(Übersetzung) VEREINBARUNG ZWISCHEN DEM BUNDESMINISTER FÜR VERKEHR DER BUNDESREPUBLIK DEUTSCHLAND UND DEM BUNDESMINISTER FÜR VERKEHR DER REPUBLIK ÖSTERREICH NACH RN. 2010 DES ADR ÜBER DIE BEFÖRDERUNG VON ORGANISCHEN PEROXIDEN *1)
Präambel/Promulgationsklausel
*1) Diese Vereinbarung ersetzt die Vereinbarung BGBl. Nr. 118/1979
(1) Abweichend von den Vorschriften der Rn. 2550 und 2551 der Anlage A des ADR dürfen die nachfolgend genannten organischen Peroxide im internationalen Straßenverkehr unter folgenden Bedingungen befördert werden:
Als Stoffe der Gruppe A
1.1 2,5-Dimethyl-2,5-di-(tert. butylperoxy)-hexan, technisch rein;
1.2 1,1-Di-(tert. butylperoxy)-3,3,5-trimethylcyclohexan mit mindestens 56% festen trockenen inerten Stoffen;
1.3 Acetylacetonperoxid, mit mindestens 50% Phlegmatisierungsmitteln;
1.4 2,5-Dimethyl-2,5-di-(tert. butylperoxy)-hexin-3 mit mindestens 50% festen trockenen inerten Stoffen.
Als Stoffe der Gruppe E
2.1 Bis-(2-äthylhexyl)-peroxydicarbonat mit mindestens 35% Phlegmatisierungsmitteln;
2.2 Tert. Butylperneodecanoat in Lösung mit mindestens 25% Kohlenwasserstoffen mit einem Siedepunkt von mindestens 150 Grad C.
Die Stoffe der Gruppe A sind unter Berücksichtigung der Vorschriften in Rn. 2552 und 2553 des ADR wie folgt zu verpacken:
3.1 Die flüssigen Stoffe müssen in Gefäßen aus geeignetem Kunststoff verpackt sein, die in geeignete nichtmetallische Schutzbehälter einzusetzen sind.
3.2 Die festen Stoffe müssen in Gefäßen oder Beuteln aus geeignetem Kunststoff verpackt sein, die in geeignete nichtmetallische Schutzbehälter einzusetzen sind.
3.3 Ein Versandstück mit diesen Stoffen darf nicht mehr als 50 kg enthalten.
3.4 Mit Ausnahme von Beuteln aus geeignetem Kunststoff dürfen Gefäße mit den vorgenannten flüssigen Peroxiden nur bis zu 93% des Fassungsraums gefüllt sein.
Die Stoffe der Gruppe E sind unter Berücksichtigung der Vorschriften in Rn. 2552, 2559 und 2560 des ADR wie folgt zu verpacken:
4.1 Der unter Ziffer 2.1 genannte Stoff ist wie ein Stoff der Rn. 2551, Ziffer 53, zu verpacken.
4.2 Der unter Ziffer 2.2 genannte Stoff ist in Gefäße aus geeignetem Kunststoff zu verpacken, die in geeignete nichtmetallische Schutzverpackungen einzusetzen sind. Ein Versandstück darf höchstens 25 kg des Stoffes enthalten.
Hinsichtlich der Zusammenpackung gelten die Vorschriften in Rn. 2562 des ADR entsprechend.
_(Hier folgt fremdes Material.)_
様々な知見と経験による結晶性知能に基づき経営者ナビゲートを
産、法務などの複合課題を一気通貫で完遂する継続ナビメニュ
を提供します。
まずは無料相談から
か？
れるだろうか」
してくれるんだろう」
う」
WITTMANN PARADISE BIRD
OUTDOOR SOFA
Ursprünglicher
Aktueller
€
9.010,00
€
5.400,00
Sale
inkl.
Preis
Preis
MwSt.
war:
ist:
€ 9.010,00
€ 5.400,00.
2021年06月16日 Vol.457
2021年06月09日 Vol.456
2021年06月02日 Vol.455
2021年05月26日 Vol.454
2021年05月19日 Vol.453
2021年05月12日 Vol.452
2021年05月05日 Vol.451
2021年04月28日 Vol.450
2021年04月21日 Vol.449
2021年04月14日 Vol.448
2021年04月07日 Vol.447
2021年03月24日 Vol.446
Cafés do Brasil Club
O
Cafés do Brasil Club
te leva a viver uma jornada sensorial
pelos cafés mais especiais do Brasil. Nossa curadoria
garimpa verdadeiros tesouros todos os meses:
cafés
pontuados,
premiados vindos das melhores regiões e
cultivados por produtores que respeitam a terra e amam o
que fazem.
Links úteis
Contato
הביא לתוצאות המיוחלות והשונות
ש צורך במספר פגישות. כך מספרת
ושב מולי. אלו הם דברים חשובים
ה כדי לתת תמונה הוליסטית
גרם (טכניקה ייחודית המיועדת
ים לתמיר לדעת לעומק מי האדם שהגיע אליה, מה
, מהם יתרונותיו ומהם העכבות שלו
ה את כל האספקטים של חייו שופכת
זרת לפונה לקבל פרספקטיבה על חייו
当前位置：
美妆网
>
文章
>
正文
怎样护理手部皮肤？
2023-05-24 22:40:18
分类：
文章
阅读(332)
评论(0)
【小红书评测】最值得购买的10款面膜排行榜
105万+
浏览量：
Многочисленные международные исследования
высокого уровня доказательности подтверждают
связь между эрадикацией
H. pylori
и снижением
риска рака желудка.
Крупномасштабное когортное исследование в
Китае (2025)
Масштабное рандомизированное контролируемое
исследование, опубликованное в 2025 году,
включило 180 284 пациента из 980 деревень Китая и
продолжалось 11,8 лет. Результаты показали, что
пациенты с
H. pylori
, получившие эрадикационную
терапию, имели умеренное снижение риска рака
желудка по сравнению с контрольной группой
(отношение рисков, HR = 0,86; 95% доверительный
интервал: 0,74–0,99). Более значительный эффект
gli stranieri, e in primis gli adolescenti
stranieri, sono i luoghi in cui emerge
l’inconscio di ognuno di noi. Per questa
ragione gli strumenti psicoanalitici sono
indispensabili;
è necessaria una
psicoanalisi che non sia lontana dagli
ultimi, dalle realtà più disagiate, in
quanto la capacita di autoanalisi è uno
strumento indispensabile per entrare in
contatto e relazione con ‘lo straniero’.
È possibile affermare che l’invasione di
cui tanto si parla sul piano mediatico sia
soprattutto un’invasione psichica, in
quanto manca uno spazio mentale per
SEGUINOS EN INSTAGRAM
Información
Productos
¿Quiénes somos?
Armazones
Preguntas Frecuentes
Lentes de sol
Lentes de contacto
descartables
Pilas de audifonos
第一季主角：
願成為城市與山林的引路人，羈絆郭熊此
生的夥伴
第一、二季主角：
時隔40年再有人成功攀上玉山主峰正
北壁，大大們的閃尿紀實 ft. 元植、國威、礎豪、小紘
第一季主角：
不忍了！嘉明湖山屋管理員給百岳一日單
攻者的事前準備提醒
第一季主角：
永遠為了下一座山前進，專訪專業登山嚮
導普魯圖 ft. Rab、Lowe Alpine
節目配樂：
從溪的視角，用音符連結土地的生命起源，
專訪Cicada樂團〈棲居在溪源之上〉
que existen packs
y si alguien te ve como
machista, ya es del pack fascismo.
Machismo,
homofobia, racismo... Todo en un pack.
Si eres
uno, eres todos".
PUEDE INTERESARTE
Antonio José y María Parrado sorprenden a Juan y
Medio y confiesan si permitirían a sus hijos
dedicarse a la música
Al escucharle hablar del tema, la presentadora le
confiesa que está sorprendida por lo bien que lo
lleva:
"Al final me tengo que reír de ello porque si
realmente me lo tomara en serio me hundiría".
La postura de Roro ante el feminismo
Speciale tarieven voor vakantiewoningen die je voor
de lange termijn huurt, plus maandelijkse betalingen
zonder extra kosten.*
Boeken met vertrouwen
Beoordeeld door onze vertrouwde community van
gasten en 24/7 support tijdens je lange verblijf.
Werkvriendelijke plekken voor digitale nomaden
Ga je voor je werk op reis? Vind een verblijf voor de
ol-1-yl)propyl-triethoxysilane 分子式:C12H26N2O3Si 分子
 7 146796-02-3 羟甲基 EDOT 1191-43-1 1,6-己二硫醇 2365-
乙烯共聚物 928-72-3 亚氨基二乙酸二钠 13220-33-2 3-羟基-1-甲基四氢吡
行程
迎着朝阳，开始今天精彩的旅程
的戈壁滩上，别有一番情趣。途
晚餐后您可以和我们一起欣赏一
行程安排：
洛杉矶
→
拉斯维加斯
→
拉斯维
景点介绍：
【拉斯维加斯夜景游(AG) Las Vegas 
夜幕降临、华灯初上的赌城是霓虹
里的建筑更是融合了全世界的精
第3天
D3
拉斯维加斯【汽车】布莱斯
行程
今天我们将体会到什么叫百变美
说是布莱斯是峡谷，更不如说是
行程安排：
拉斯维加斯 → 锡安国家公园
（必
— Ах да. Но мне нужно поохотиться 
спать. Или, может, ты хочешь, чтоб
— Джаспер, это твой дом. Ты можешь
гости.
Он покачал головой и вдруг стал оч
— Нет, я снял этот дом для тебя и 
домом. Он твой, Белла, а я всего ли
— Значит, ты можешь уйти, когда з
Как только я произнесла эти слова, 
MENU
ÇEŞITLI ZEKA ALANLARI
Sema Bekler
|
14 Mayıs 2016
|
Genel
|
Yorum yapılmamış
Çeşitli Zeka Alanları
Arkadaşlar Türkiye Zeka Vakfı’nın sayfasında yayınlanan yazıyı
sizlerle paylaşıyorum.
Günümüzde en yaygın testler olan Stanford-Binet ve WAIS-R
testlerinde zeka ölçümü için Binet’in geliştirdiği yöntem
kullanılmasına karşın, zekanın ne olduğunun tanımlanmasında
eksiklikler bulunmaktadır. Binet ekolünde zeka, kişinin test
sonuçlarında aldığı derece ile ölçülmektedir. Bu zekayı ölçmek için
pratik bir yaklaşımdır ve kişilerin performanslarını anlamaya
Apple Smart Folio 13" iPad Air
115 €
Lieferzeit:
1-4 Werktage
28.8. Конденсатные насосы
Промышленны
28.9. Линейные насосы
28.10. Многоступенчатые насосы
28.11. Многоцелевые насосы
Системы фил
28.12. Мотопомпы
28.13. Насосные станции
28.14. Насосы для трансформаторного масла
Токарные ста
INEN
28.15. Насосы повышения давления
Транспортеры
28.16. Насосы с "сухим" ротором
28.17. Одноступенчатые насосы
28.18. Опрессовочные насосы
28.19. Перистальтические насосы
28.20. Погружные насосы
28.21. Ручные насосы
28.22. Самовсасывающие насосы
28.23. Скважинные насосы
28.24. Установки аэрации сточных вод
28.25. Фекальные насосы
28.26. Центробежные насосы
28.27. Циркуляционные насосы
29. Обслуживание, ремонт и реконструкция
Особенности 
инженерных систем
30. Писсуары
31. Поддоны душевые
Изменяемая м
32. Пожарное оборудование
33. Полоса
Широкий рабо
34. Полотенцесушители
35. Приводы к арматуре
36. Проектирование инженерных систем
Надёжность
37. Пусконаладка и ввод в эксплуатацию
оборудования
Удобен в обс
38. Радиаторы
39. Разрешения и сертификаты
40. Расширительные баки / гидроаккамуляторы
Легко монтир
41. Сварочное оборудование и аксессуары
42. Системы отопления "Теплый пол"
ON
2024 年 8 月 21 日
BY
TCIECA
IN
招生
Hinsichtlich der Kennzeichnung gelten die Vorschriften in Rn. 2563, Absatz 1, Satz 1 und Absatz 2 sinngemäß.
Die Bezeichnung im Beförderungspapier muß gleich lauten wie eine der unter den Ziffern 1 und 2 angegebenen Benennungen.
Die Vorschriften der Anlage B des ADR gelten für die genannten organischen Peroxide entsprechend, soweit nachfolgend nicht Besonderheiten festgelegt sind.
Die Vorschriften der Rn. 10 171 Absatz 2 sind bei den unter Ziffer 2 genannten Peroxiden anzuwenden, wenn deren Mengen 4 000 kg überschreiten.
Die unter Ziffer 2 genannten Stoffe sind so zu versenden, daß nachstehende Umgebungstemperaturen nicht überschritten werden:
In einer Beförderungseinheit dürfen an Stoffen der Ziffer 2 nicht mehr als 10 000 kg befördert werden.
(2) Im Beförderungspapier hat der Absender zusätzlich zu vermerken:
„Beförderung vereinbart nach Rn. 2010 des ADR''.
(3) Diese Vereinbarung gilt im Verkehr zwischen der Bundesrepublik Deutschland und der Republik Österreich bis auf Widerruf durch eine der Vertragsparteien.